Optional Toppings & Mix-Ins

  • Sliced almonds or chopped nuts (walnuts, pecans, etc.)
  • Berries (strawberries, raspberries, blueberries)
  • Unsweetened shredded coconut
  • Unsweetened cocoa nibs
  • Sugar-free chocolate chips
  • A sprinkle of cinnamon or pumpkin spice

More Ingredient Ideas

  • Unsweetened cocoa powder (1 tablespoon) for a chocolatey twist
  • Collagen or unflavored protein powder (1 scoop) for extra protein
  • Nut butter (1 tablespoon peanut butter or almond butter) for added richness
  • Pinch of sea salt to enhance overall flavor

Instructions

  1. Combine Ingredients
    • In a medium bowl, whisk together the chia seeds, almond (or coconut) milk, sweetener, and vanilla extract.
    • Make sure the seeds are evenly dispersed and not clumping.
  2. Stir & Let It Sit
    • Stir the mixture every few minutes for the first 10–15 minutes to prevent the chia seeds from clumping.
    • Afterward, let it rest for 30–60 minutes, or place it in the fridge overnight for a thicker consistency.
  3. Check Thickness
    • Once the chia seeds have absorbed the liquid, you should have a pudding-like texture.
    • If it’s too thick, stir in a splash more milk until you reach your desired consistency.
  4. Taste & Adjust
    • Give the pudding a taste test.
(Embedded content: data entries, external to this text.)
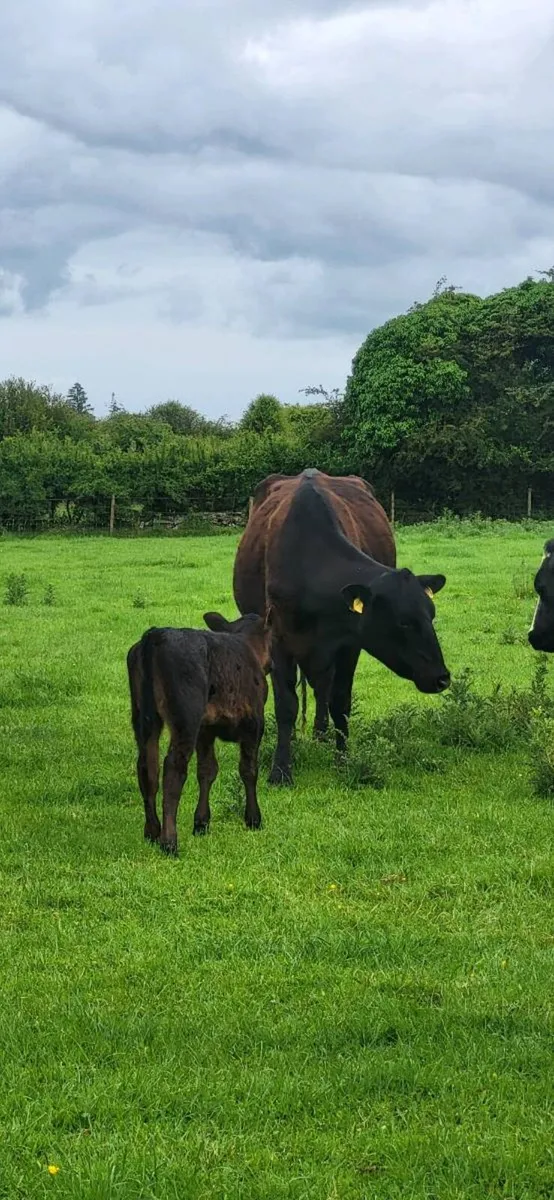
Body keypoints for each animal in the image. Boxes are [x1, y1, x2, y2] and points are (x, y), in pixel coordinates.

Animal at [127, 612, 271, 855]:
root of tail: (157, 633)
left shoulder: (206, 730)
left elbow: (207, 770)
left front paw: (201, 823)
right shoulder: (254, 723)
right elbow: (249, 770)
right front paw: (253, 818)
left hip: (144, 718)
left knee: (147, 767)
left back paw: (152, 831)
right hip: (185, 717)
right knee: (173, 768)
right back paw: (169, 842)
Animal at [233, 469, 450, 785]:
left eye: (431, 615)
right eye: (404, 621)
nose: (442, 678)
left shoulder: (350, 644)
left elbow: (340, 702)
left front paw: (343, 760)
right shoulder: (279, 640)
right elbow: (286, 705)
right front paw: (281, 769)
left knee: (323, 687)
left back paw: (321, 734)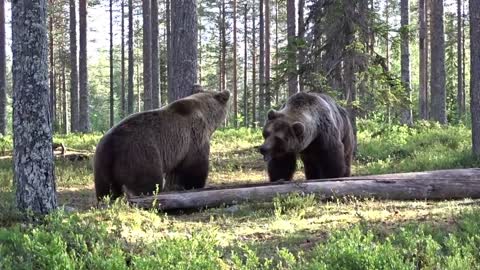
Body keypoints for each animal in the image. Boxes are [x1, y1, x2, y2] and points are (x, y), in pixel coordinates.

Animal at [94, 88, 231, 200]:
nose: (227, 92)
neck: (206, 116)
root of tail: (111, 145)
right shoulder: (194, 137)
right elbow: (195, 165)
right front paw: (194, 185)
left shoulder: (178, 149)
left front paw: (176, 185)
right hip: (140, 155)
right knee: (149, 182)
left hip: (101, 162)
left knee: (105, 188)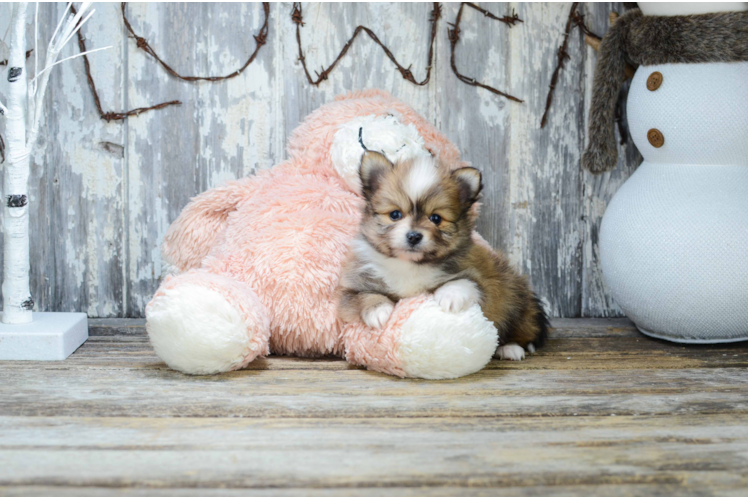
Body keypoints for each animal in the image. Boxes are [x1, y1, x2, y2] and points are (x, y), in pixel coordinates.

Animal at [338, 148, 548, 360]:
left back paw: (510, 348)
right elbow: (363, 296)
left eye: (436, 218)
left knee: (520, 327)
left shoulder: (481, 279)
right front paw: (378, 310)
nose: (414, 236)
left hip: (512, 295)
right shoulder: (351, 288)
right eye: (395, 214)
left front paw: (450, 296)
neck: (410, 264)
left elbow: (463, 282)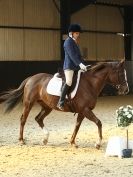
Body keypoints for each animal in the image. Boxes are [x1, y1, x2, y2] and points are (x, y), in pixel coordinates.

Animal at [0, 60, 129, 149]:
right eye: (121, 74)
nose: (126, 90)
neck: (90, 84)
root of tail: (31, 78)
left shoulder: (82, 111)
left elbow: (77, 126)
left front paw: (72, 142)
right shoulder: (86, 110)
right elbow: (98, 122)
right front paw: (98, 143)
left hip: (47, 107)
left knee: (38, 118)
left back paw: (45, 139)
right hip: (28, 104)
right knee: (23, 119)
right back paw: (21, 140)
If you want it sweeter, add a bit more sweetener.
    • Keep in mind flavors can become more pronounced as the pudding sets.
  5. Serve & Top
    • Divide the pudding into small jars or bowls.
    • Add your favorite toppings or mix-ins, such as nuts, berries, or shredded coconut.
  6. Chill & Enjoy
    • Cover and refrigerate for at least a couple of hours (or overnight) to let the flavors meld and the pudding thicken further.
    • Serve cold and enjoy a creamy, keto-friendly treat!

Approximate Nutrition (Per Serving)

(Recipe makes about 2 servings using the base ingredients)

  • Calories: ~220
  • Fat: ~15g
  • Total Carbs: ~10g
  • Fiber: ~8g
  • Net Carbs: ~2g
  • Protein: ~7g

Note: Nutrition can vary based on the brands of ingredients you use and any optional add-ins or toppings. Always check labels for the most accurate macros!


Tips & Variations

  • Chocolate Chia Pudding: Stir in a tablespoon of unsweetened cocoa powder and top with sugar-free chocolate chips.
  • Berry Burst: Mash a few berries into the pudding for extra flavor and natural sweetness.
  • Protein Boost: Add a scoop of collagen or protein powder for a more filling meal replacement.